Right now, it’s about staying afloat and surviving as an independent business. Organizations like Spotify and Soundcloud have taken hundreds of millions in funding. Our challenge is trying to build and make engaging products on that level, but with a different budget.

What’s your mission with Mixcloud? If this whole thing looks exactly the way you want, what does that look like?

Democratizing radio: making it social and making it personal. In that vein, building a platform that anyone can contribute to and be a beneficiary of. Making it more social in the sense that you can share it between yourself, your friends and others. Making it more personal: how can we connect you as a listener with the best DJ or presenter out there, for you? That obviously might mean the best DJ or presenter for you is someone in a different country. They might be someone you’ve never heard of, but we want to connect you with them.

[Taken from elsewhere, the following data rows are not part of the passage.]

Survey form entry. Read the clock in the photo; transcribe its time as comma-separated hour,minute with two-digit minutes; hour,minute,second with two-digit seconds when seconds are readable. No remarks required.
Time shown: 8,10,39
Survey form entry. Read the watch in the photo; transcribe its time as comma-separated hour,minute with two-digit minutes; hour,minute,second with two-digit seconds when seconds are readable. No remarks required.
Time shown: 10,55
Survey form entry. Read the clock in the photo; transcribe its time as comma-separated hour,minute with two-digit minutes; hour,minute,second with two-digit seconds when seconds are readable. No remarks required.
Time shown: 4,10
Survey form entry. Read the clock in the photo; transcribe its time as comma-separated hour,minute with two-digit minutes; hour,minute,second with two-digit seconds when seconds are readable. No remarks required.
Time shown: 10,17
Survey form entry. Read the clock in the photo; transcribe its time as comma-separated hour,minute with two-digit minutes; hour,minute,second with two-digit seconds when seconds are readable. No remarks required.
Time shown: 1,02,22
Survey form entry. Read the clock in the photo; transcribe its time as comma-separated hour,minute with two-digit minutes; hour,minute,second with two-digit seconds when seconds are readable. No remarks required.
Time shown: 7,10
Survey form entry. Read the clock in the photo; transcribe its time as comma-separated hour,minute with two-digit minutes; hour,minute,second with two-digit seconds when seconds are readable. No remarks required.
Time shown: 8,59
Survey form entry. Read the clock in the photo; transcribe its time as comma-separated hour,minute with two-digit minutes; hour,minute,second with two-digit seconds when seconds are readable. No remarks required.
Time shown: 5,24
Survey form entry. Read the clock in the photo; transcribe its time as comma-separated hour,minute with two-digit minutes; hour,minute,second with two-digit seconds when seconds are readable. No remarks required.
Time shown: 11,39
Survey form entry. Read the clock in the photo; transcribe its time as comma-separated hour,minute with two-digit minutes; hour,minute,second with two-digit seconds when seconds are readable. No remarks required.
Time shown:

What’s your favorite song? What’s your favorite band?

That changes all the time, man. I can tell you my favorite album. That’s “Illmatic” by Nas. It’s the best album ever made.

What do you think people need to hear? If you could command every reader of this article to listen to something, and they’d do it, what would it be?

I’d tell them to go listen to a mix, because that’s what we do. And I would recommend something people probably haven’t heard of. There’s a collective from Argentina called Zizek. They have a bunch of artists with a local Cumbia sound, with a lot of digital elements. They call it Digital Cumbia. Specifically, there’s an artist named Cancha Via Circuito. He’s put out a mix that is an incredible kind of journey through these Digital Cumbia sounds. I often imagine stumbling across a mix tape deep in the Amazon Rainforest and if you put on that mix tape, this is what it would sound like.

Nico also recommends Chet Faker and Oso Leone.